◆ **YOUR TASK**:
Set out everything from the first item down to the line containing "Observed time: 11:40:40" as a two-column CSV headed item and reading, with one row per item giving its text and its answer, each in a single quoted field with line breaks replaced by spaces. Leave the pictures out.

--------------------------------

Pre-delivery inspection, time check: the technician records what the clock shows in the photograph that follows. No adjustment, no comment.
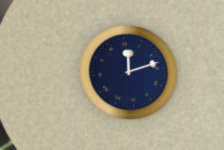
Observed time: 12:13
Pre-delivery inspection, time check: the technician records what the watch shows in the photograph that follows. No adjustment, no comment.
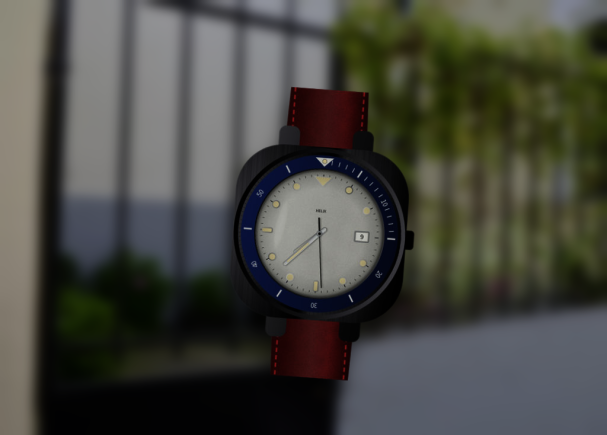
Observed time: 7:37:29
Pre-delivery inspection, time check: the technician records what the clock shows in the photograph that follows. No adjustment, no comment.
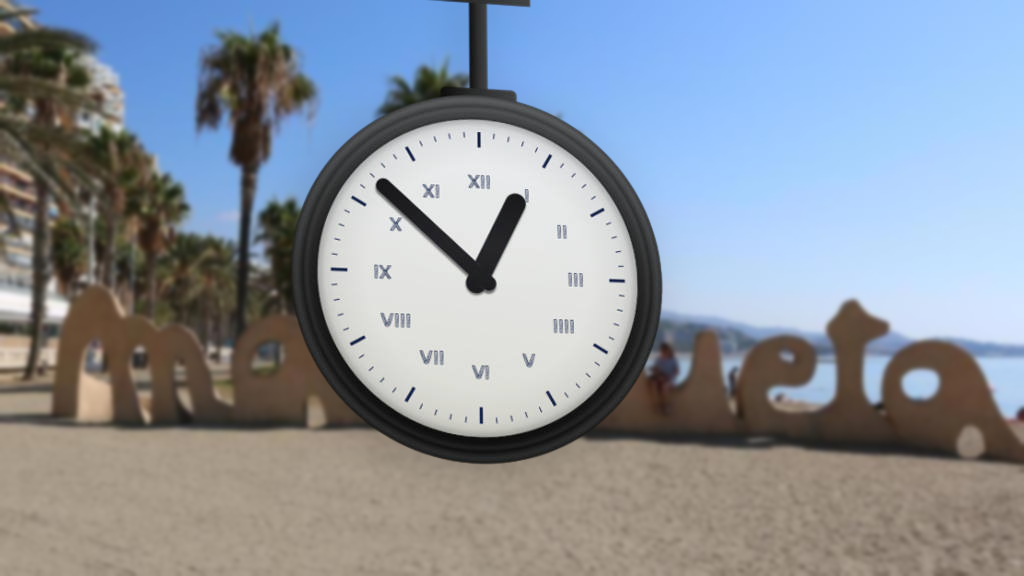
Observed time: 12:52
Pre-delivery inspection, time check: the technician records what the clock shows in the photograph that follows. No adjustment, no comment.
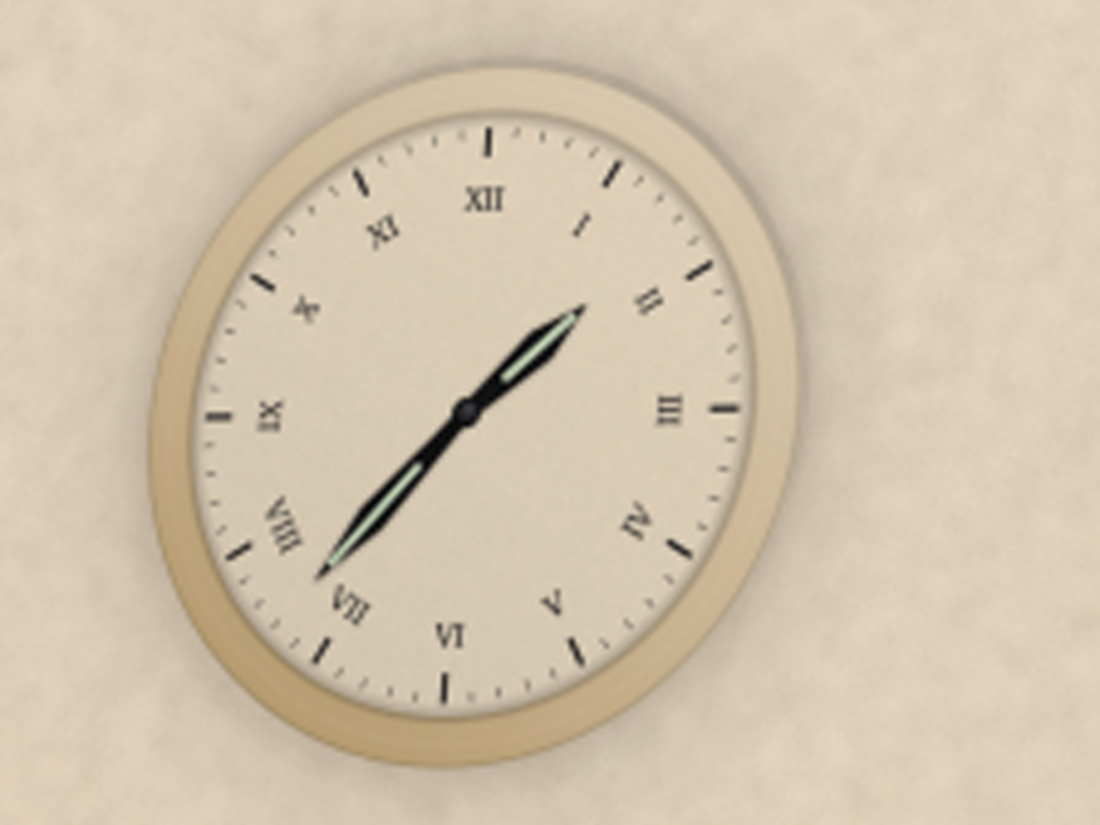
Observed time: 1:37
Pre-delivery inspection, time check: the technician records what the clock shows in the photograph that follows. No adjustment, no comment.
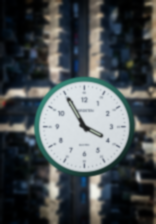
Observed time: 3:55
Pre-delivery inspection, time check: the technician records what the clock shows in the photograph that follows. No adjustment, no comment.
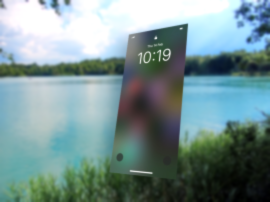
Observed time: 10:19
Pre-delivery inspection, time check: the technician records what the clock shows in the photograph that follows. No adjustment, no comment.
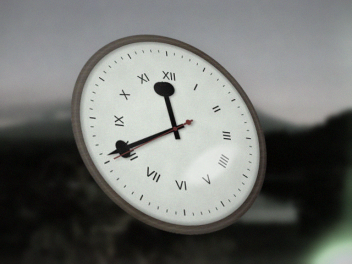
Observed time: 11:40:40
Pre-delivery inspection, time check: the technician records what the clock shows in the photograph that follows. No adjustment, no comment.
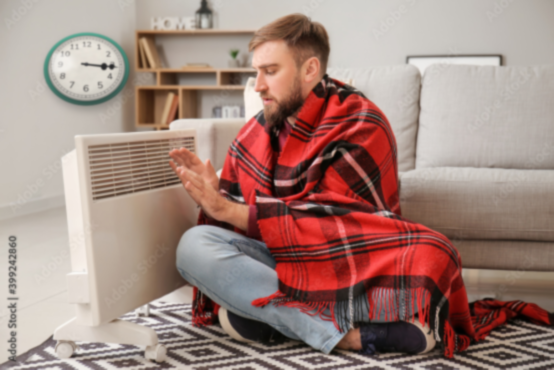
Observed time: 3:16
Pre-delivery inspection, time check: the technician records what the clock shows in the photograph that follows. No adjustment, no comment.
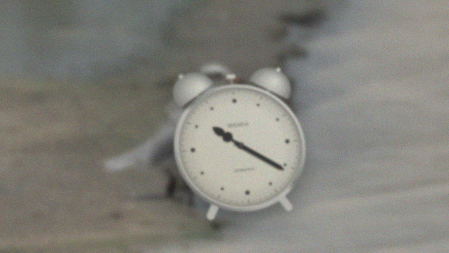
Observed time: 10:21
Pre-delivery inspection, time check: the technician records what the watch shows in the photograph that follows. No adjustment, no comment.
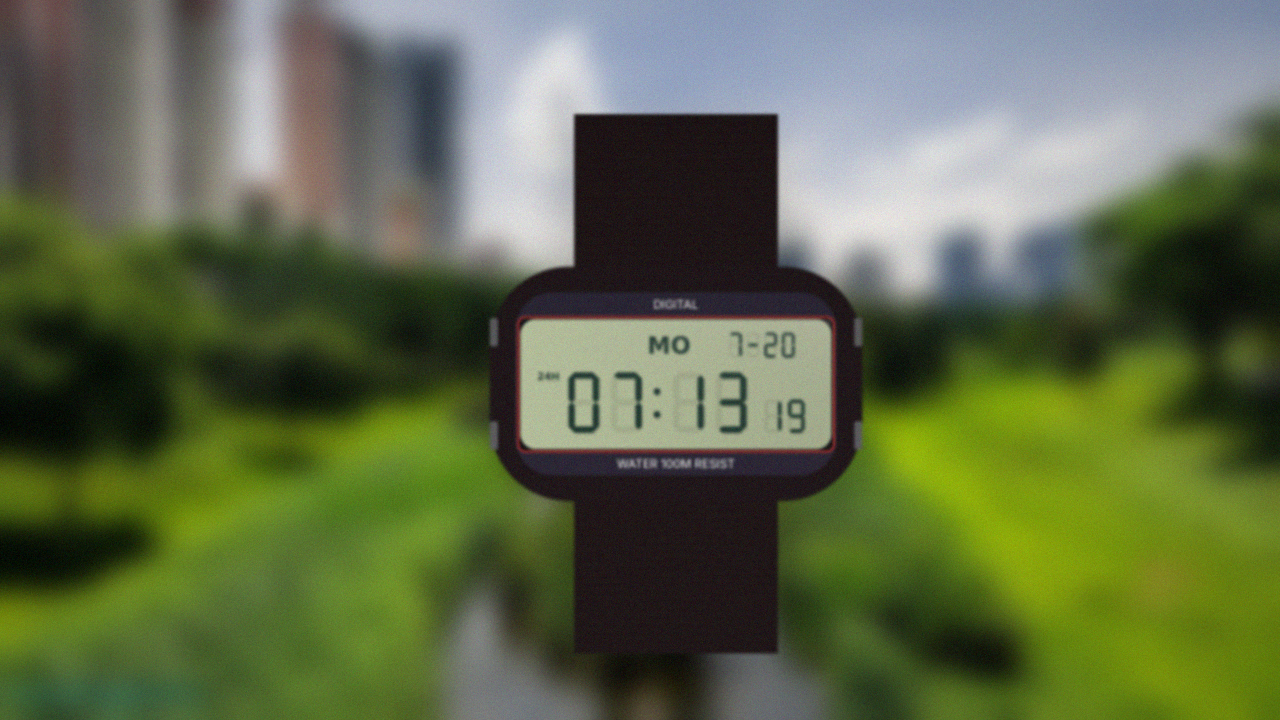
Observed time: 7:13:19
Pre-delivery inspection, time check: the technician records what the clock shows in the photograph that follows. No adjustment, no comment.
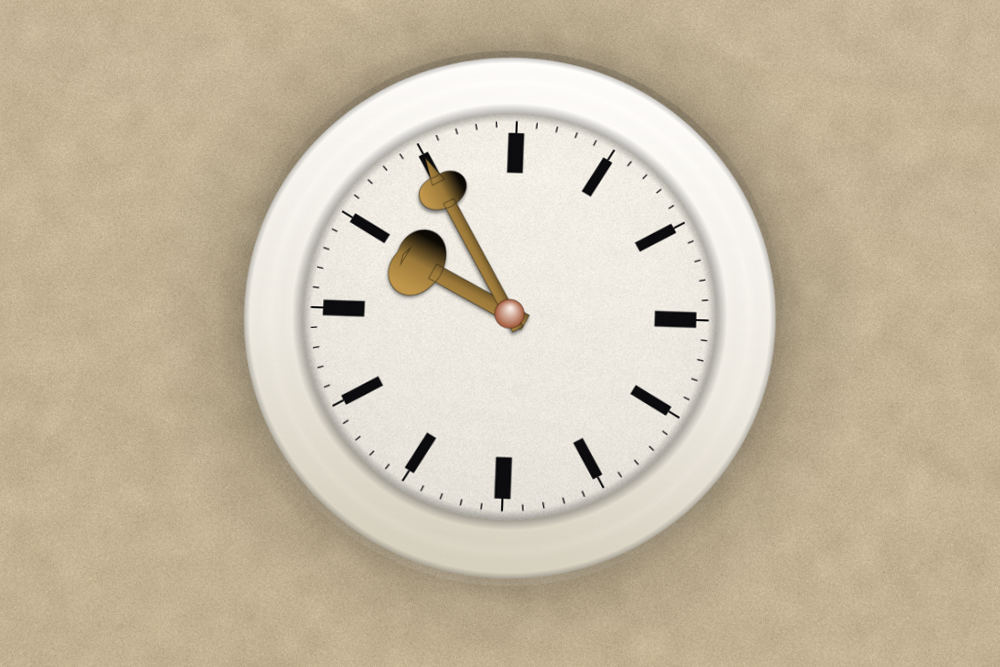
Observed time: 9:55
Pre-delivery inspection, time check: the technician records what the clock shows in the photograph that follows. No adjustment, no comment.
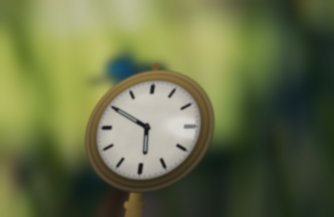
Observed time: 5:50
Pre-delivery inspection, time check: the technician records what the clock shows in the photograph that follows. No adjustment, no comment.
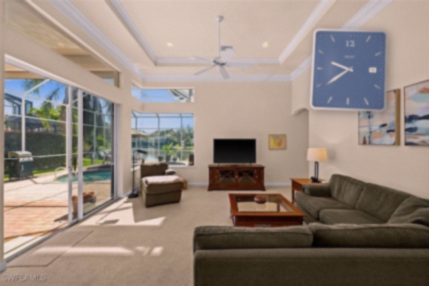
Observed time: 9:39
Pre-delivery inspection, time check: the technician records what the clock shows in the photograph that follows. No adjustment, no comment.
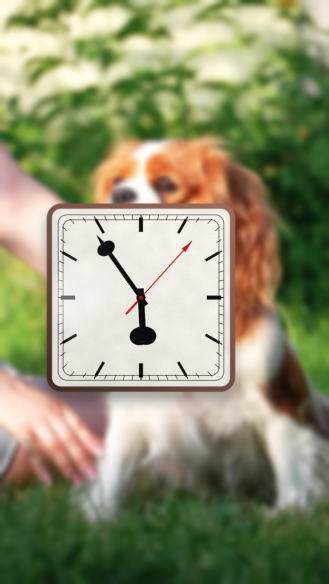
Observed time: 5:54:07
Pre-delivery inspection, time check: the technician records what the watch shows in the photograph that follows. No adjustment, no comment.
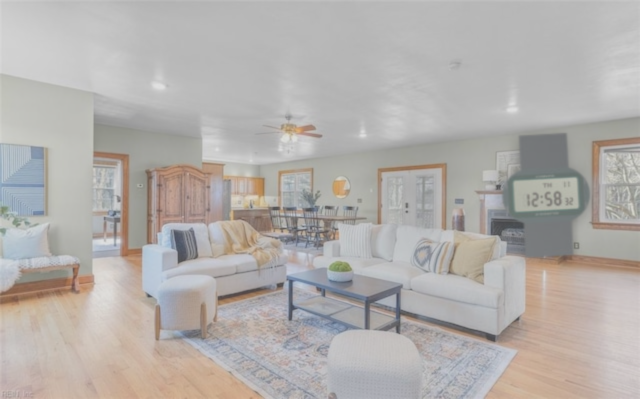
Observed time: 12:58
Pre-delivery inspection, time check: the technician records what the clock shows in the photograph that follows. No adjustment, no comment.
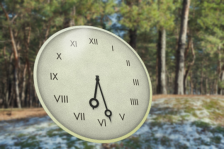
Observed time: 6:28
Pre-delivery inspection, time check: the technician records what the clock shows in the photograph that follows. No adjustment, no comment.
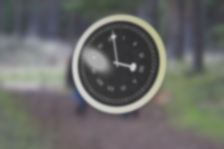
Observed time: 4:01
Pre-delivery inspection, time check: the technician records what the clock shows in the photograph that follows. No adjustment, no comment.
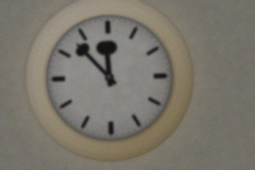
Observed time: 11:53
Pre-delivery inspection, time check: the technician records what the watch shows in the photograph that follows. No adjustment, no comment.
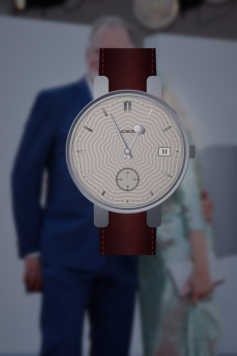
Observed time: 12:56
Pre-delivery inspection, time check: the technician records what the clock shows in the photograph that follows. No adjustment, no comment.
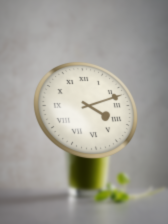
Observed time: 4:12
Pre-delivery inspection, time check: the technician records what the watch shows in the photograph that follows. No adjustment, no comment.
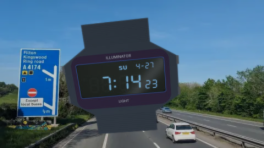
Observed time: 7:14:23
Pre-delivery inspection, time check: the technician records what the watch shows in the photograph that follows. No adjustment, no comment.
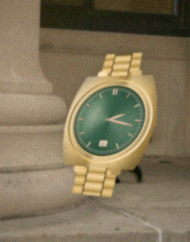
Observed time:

--------------------------------

◆ **COMPLETE RESPONSE**:
item,reading
"Pre-delivery inspection, time check: the technician records what the clock shows in the photograph that follows. No adjustment, no comment. Observed time:","12:13"
"Pre-delivery inspection, time check: the technician records what the watch shows in the photograph that follows. No adjustment, no comment. Observed time:","7:37:29"
"Pre-delivery inspection, time check: the technician records what the clock shows in the photograph that follows. No adjustment, no comment. Observed time:","12:52"
"Pre-delivery inspection, time check: the technician records what the clock shows in the photograph that follows. No adjustment, no comment. Observed time:","1:37"
"Pre-delivery inspection, time check: the technician records what the clock shows in the photograph that follows. No adjustment, no comment. Observed time:","3:55"
"Pre-delivery inspection, time check: the technician records what the clock shows in the photograph that follows. No adjustment, no comment. Observed time:","10:19"
"Pre-delivery inspection, time check: the technician records what the clock shows in the photograph that follows. No adjustment, no comment. Observed time:","11:40:40"